The key to AI/ML’s impact on networking is the tremendous amount of bandwidth AI models need to train, new workloads, and the powerful inference solutions that appear in the market. In addition, many verticals will go through multiple digitization efforts because of AI during the next ten years. Finally, consumers will see rapid changes because of AI in their personal and professional lives.

Two powerful networks are at the heart of AI/ML clusters. First, a compute (often called back-end or internal) network focused on connecting the AI clusters computing elements. The most common example of AI deployed today would be NVIDIA’s DGX systems interconnected to each other, internal memory, and storage with InfiniBand switches. The second network is external, focused on connecting the AI pod/racks to the rest of the data center.

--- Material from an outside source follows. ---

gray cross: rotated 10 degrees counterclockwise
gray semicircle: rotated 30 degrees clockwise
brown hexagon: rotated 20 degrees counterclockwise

There is a lot of debate over Ethernet vs. InfiniBand, or how one technology succeeded at the expense or demise of another, and those debates are misplaced. Ethernet and InfiniBand each have advantages, and both thrive in the same market. In our research, we expect the InfiniBand market to more than double compared to the 2022 market size. At the same time, vendors, such as NVIDIA, offer both InfiniBand and Ethernet products to provide customers with both solutions.

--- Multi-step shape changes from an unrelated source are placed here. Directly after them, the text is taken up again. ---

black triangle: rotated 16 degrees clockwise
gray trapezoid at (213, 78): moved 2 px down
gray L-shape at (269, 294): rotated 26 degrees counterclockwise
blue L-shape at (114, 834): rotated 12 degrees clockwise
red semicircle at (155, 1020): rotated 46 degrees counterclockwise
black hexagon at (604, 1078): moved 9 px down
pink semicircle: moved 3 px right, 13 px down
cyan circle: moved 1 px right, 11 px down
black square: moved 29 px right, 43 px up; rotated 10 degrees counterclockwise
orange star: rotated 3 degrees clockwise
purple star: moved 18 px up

There are several advantages InfiniBand has. First, the technology has been around for 20 years and is laser-focused on HPC networks. Second, it is a technology built from its inception for HPC and AI networks. Third, AI can use low latency and items built into the protocol, such as in-network data processing, which helps accelerate AI further. An excellent example of this is InfiniBand’s SHARP In-Network Computing technology improves AI data reduction operations (a key element in AI training) throughput by a factor of two, which makes InfiniBand the highest-performing network for AI platforms, and the leading solution for the computing network.  To date, InfiniBand networks in AI have also had higher-speed ports and a higher radix.  NVIDIA highlighted some performance results at GTC using MLPerf benchmarking that go into some comparison. See NVIDIA’s blog here.

Ethernet is the leading external and management network in AI platforms. On the Ethernet side, Leading vendors from 2022 included Arista, HPE, Slingshot, NVIDIA, Cisco, and Juniper. Each Ethernet switch vendor is coming at AI from their strengths in the Cloud and HPC markets. With the market thriving, we can expect vendors to spend significant time and resources to grow with the AI/ML market.

We can expect specific workloads and clusters to be built with InfiniBand, some with Ethernet, and some with both technologies. So, the key is that both networks can and will live together. In addition, each is experiencing robust growth as the AI Networking market grows from $2B in 2022 to over $10B in 2027. To put this growth in perspective, AI/ML growth will outpace that which the Cloud experienced when it first because a unique market nearly 20 years ago.